If you don’t know that intimately, you are poorer for the absence of that knowledge.

Desiderata

Latin for “things desired.” A friend gave me a copy of this poem when I was a teenager. It still hangs on my wall.

Written by attorney and poet Max Ehrmann in 1927, he copyrighted it and then dissolved his copyright claim by distributing copies of it for free. Which likely contributed to its wide use and celebrity.

The forty-six-line poem is a commentary on how to approach day-to-day life. This includes how to keep what’s important front of mind and balance one’s career, inner peace, and aspirations. While also striving to be a good person in a world that doesn’t always treat you fairly. 

It reminds us to treat others kindly, to accept who they are, and to be gentle with ourselves. Ehrmann also motivates us to have faith in ourselves and to develop trust in the way things unfold. Doing so will help us to find peace in our souls and to discover meaning in our existence. http://www.planetofsuccess.com/blog/desiderata-poem/

What I love in particular about such thoughtful utterings is the universality of their message. They seem to come around in our lives again and again when we most need them. Like scripture maybe. Or writing on the subway walls.

Desiderata

Go placidly amid the noise and the haste, and remember what peace there may be in silence. As far as possible, without surrender, be on good terms with all persons.

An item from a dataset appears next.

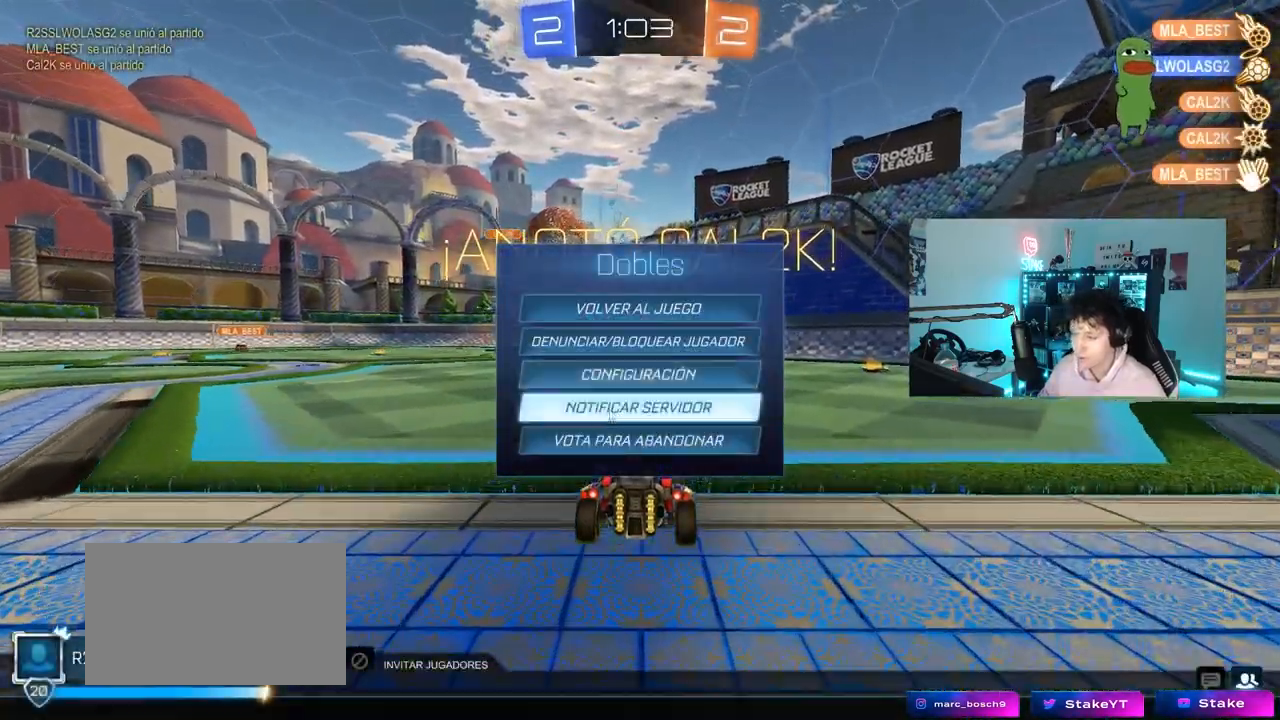
{"keys": [], "mouse": [], "mouse_move": "up-right", "events": [[83, "mouse_left", "down"], [133, "mouse_left", "up"]]}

Speak your truth quietly and clearly; and listen to others, even to the dull and the ignorant; they too have their story.

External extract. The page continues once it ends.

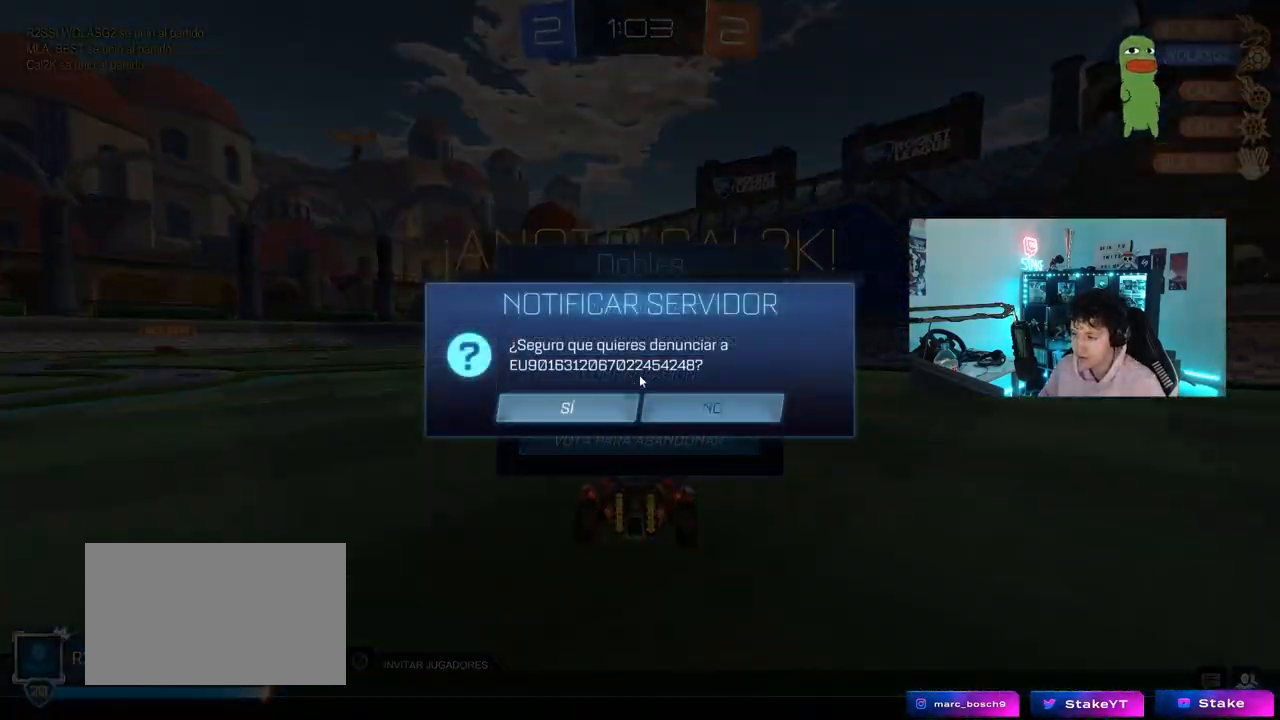
{"keys": [], "mouse": [], "mouse_move": "still", "events": []}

Avoid loud and aggressive persons; they are vexatious to the spirit. If you compare yourself with others, you may become vain or bitter, for always there will be greater and lesser persons than yourself.

Enjoy your achievements as well as your plans. Keep interested in your own career, however humble; it is a real possession in the changing fortunes of time.

Exercise caution in your business affairs, for the world is full of trickery. But let this not blind you to what virtue there is; many persons strive for high ideals, and everywhere life is full of heroism.

Be yourself. Especially, do not feign affection. Neither be cynical about love; for in the face of all aridity and disenchantment, it is as perennial as the grass.

Take kindly the counsel of the years, gracefully surrendering the things of youth.

Nurture strength of spirit to shield you in sudden misfortune. But do not distress yourself with dark imaginings. Many fears are born of fatigue and loneliness.

Beyond a wholesome discipline, be gentle with yourself. You are a child of the universe no less than the trees and the stars; you have a right to be here.

And whether or not it is clear to you, no doubt the universe is unfolding as it should. Therefore be at peace with God, whatever you conceive Him to be.

And whatever your labors and aspirations, in the noisy confusion of life, keep peace in your soul. With all its sham, drudgery, and broken dreams, it is still a beautiful world. Be cheerful. Strive to be happy.